В современной физике сохранился некий поэтический элемент. Мы не пишем свои работы стихами, большая часть написанного физиками едва дотягивает до уровня прозы. Но в наших теориях мы ищем красоту и используем эстетические рассуждения как ключ в исследованиях. Некоторые из нас считают, что это работает потому, что сотни лет удач и провалов в физических исследованиях научили нас предугадывать определенные законы природы. Благодаря этому опыту мы можем чувствовать, что проявления законов природы красивы{18}. Но мы никогда не приводим красоту теории как убедительное доказательство ее верности.

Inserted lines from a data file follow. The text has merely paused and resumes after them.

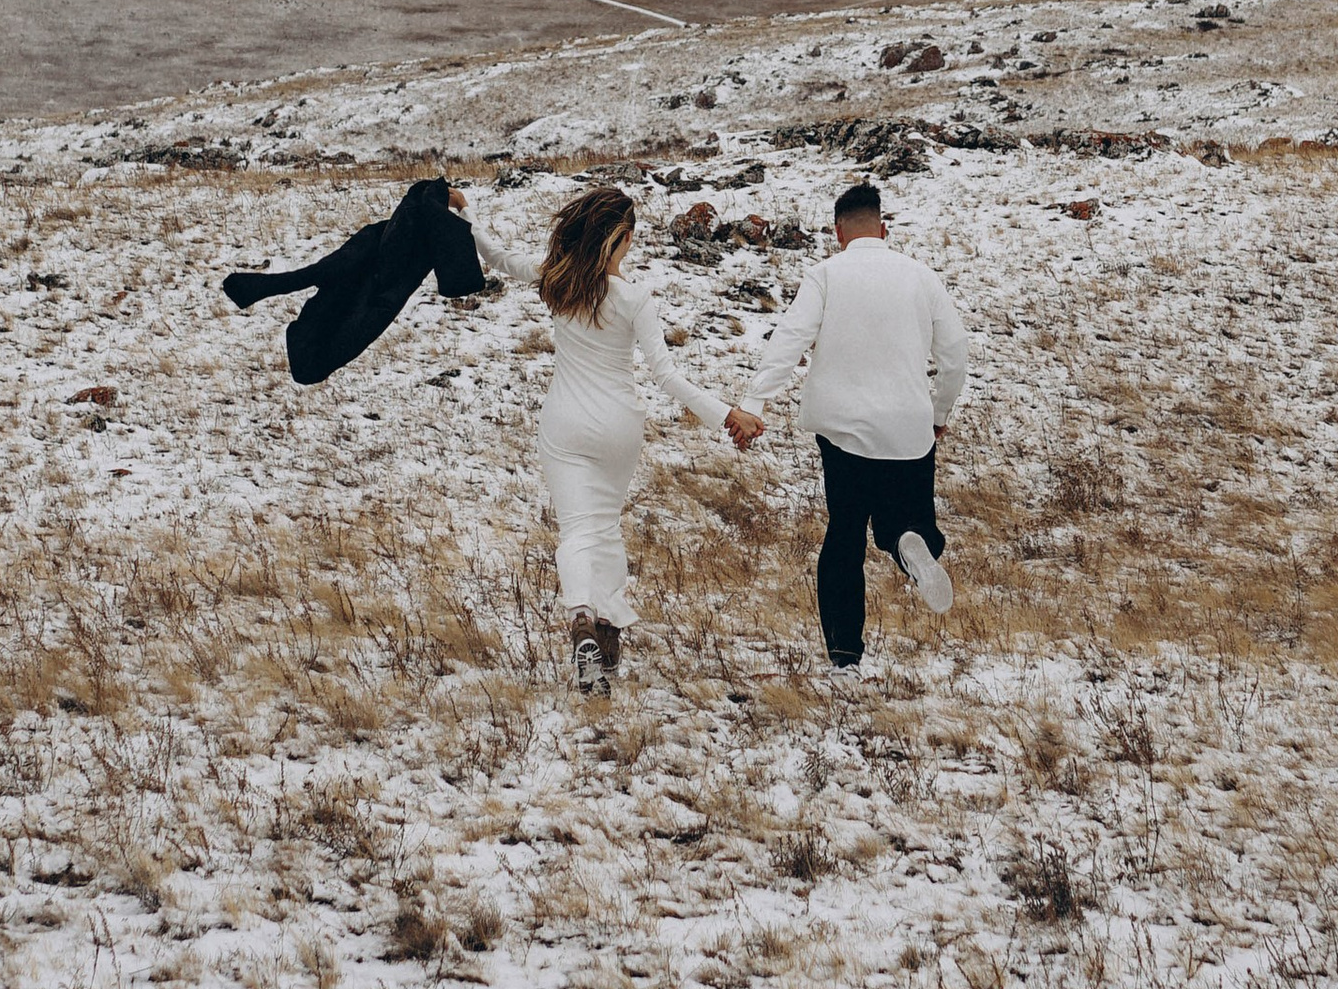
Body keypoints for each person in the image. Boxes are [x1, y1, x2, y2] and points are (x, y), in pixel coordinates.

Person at [726, 181, 968, 669]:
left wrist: (754, 402)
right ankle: (908, 542)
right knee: (908, 519)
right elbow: (955, 355)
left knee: (845, 532)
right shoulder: (922, 277)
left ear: (839, 232)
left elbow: (789, 339)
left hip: (843, 431)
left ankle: (844, 656)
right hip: (908, 427)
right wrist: (939, 413)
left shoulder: (826, 275)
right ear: (884, 228)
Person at [535, 182, 723, 696]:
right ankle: (608, 631)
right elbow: (666, 376)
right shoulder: (636, 299)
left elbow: (496, 255)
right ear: (622, 238)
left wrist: (464, 214)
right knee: (606, 526)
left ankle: (582, 616)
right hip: (619, 427)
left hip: (564, 422)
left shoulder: (556, 282)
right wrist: (725, 415)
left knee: (578, 529)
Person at [223, 174, 490, 385]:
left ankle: (257, 289)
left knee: (318, 281)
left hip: (375, 263)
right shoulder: (422, 230)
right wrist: (463, 209)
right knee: (340, 312)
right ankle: (259, 291)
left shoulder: (407, 219)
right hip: (382, 281)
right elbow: (472, 270)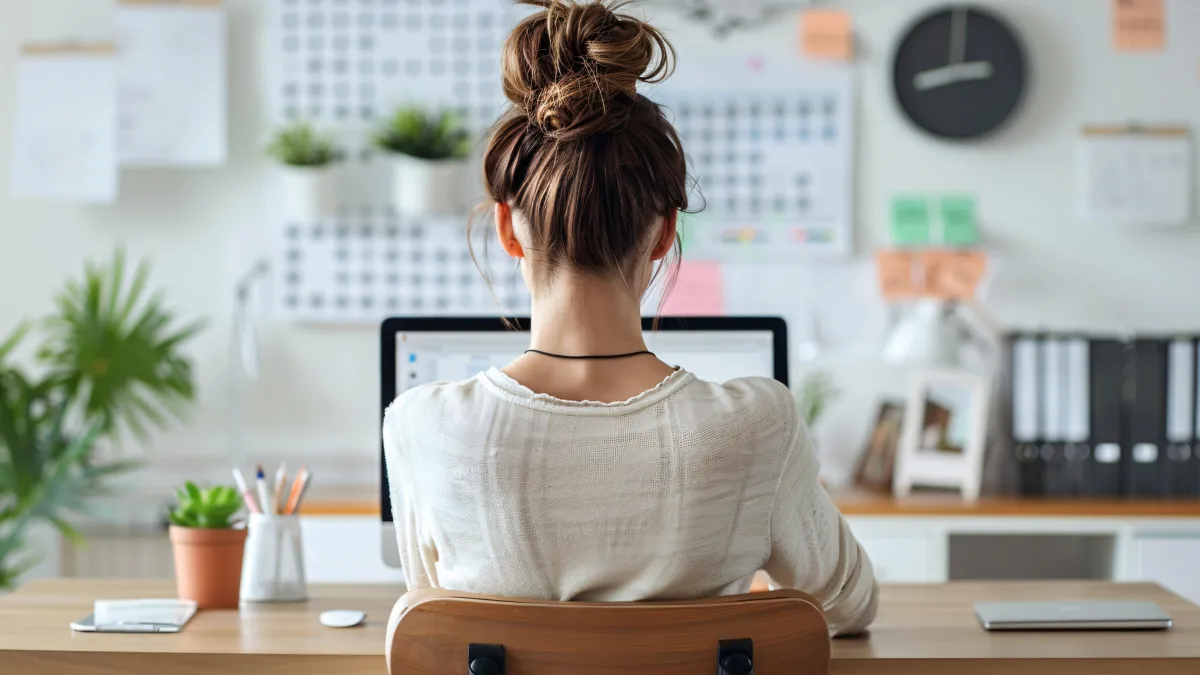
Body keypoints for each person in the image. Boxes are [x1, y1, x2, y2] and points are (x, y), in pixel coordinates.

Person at [382, 0, 877, 636]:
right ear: (665, 232)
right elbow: (848, 606)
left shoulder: (423, 427)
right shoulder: (757, 425)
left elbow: (442, 623)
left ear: (507, 227)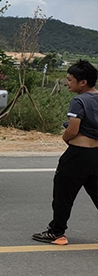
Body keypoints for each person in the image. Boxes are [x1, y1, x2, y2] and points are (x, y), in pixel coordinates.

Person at [32, 60, 98, 245]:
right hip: (95, 154)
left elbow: (73, 129)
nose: (67, 82)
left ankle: (57, 232)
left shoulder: (78, 101)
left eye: (70, 79)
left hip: (77, 155)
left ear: (82, 82)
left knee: (63, 194)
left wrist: (65, 138)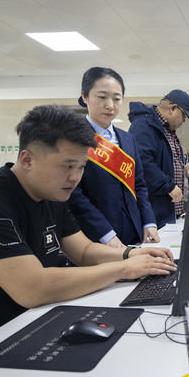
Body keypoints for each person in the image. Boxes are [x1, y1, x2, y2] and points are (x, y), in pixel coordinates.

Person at [0, 105, 176, 353]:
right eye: (67, 166)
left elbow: (83, 251)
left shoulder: (52, 195)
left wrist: (130, 254)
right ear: (27, 159)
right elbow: (32, 287)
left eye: (81, 167)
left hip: (23, 322)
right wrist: (124, 269)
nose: (75, 177)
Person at [68, 67, 159, 248]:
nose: (110, 105)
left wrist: (149, 222)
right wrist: (105, 234)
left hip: (134, 234)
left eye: (117, 99)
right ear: (85, 97)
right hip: (95, 238)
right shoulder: (71, 138)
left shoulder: (128, 139)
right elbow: (73, 193)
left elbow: (139, 184)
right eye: (102, 97)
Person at [128, 90, 189, 228]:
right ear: (172, 108)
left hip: (169, 213)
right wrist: (168, 186)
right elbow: (143, 163)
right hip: (154, 213)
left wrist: (184, 165)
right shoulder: (143, 125)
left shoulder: (168, 130)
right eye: (183, 116)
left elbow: (166, 160)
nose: (183, 121)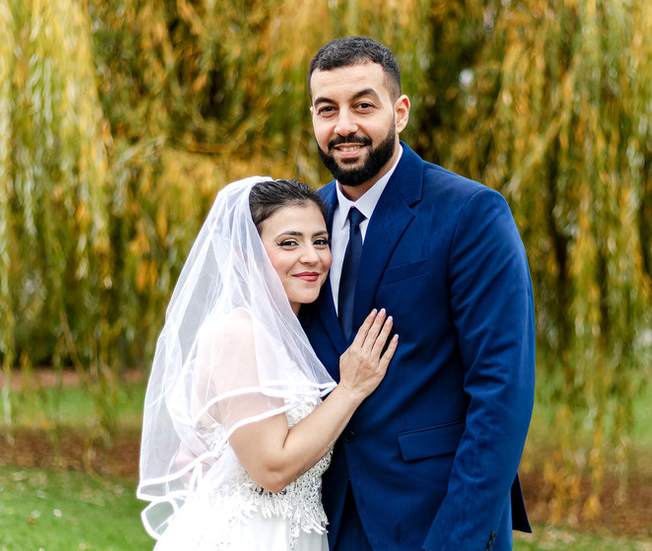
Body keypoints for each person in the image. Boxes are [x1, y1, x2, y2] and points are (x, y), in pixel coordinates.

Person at [301, 37, 536, 551]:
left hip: (434, 519)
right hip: (323, 520)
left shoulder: (471, 214)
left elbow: (502, 393)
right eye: (327, 109)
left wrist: (457, 540)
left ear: (400, 111)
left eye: (363, 105)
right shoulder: (302, 225)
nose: (344, 125)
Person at [137, 176, 399, 550]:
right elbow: (271, 469)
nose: (312, 256)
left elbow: (194, 452)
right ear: (247, 253)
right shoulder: (240, 332)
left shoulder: (287, 335)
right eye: (289, 242)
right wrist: (351, 389)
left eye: (320, 241)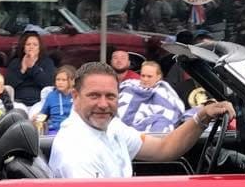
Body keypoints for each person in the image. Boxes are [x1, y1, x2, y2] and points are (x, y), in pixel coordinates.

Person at [49, 62, 234, 179]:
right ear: (75, 96)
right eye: (94, 96)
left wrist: (202, 116)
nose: (103, 104)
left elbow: (164, 148)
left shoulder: (112, 127)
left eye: (111, 96)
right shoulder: (76, 152)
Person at [118, 60, 186, 134]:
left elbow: (169, 117)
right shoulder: (128, 87)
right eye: (143, 75)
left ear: (158, 77)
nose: (145, 79)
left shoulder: (163, 94)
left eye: (149, 76)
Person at [5, 32, 55, 106]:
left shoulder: (47, 62)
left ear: (39, 48)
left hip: (40, 102)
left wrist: (33, 67)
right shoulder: (15, 62)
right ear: (24, 48)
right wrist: (22, 70)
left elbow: (48, 83)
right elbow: (9, 84)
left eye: (35, 45)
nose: (31, 47)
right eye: (28, 44)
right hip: (18, 101)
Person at [34, 64, 75, 134]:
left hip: (73, 130)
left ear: (72, 81)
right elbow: (43, 114)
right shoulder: (51, 96)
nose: (60, 82)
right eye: (58, 79)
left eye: (63, 80)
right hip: (54, 131)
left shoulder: (78, 95)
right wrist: (37, 120)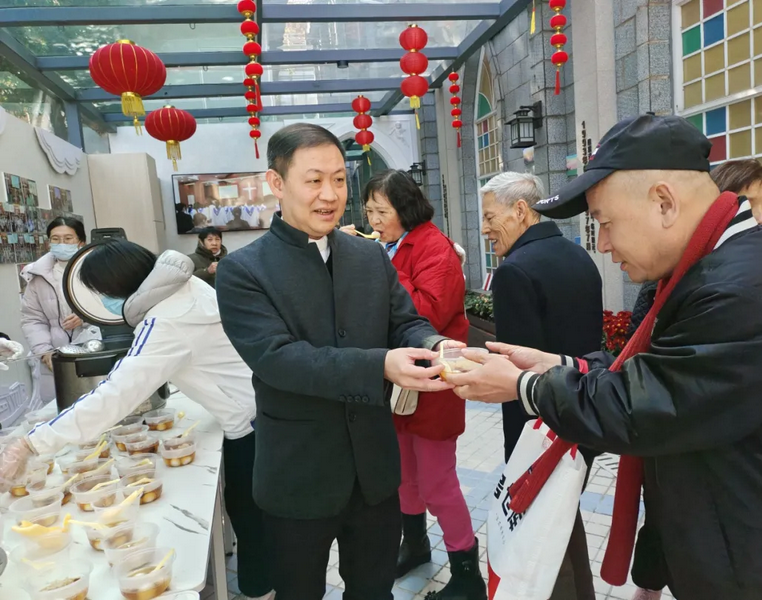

Например, теория струн, которая описывает различные взаимодействия элементарных частиц как разного рода колебания микроскопических струн, очень красива. Она имеет достаточно последовательное математическое обоснование, таким образом, ее содержание не произвольно, а в значительной степени подтверждается с помощью математического аппарата. К тому же в этой теории есть красота настоящего произведения искусства – сонета или сонаты. Но, к сожалению, теория струн так и не получила ни одного экспериментального доказательства, поэтому физики-теоретики (по крайней мере большинство из нас) не могут сказать однозначно, приложима ли эта теория к реальности. Это то самое требование подтверждения, которое так часто отсутствует в произведениях поэтов, изучающих природу, от Фалеса до Платона.

2. Музыка и математика

Даже если бы Фалес и его последователи понимали, что им необходимо делать выводы из своих теорий строения материи, которые можно сравнить с результатами наблюдений, эта задача оказалась бы для них чрезмерно трудной, отчасти из-за ограничений древнегреческой математики. Вавилоняне достигли больших успехов в арифметике, используя шестидесятеричную систему счисления, а не десятичную. Также они развили некоторые простые алгебраические приемы (хотя и не записывая их специальными символами), например, решение различных квадратных уравнений. Но для древних греков математика была, скорее, геометрией. Как мы можем заметить, к тому времени, когда жил Платон, уже были доказаны теоремы, связанные с треугольниками и многогранниками. Большая часть геометрических понятий, описанных в Евклидовых «Началах», была известна задолго до Евклида, примерно в 300 г. до н. э. Но и в то время у греков были очень ограниченные представления об арифметике, не говоря уж об алгебре, тригонометрии и математическом анализе.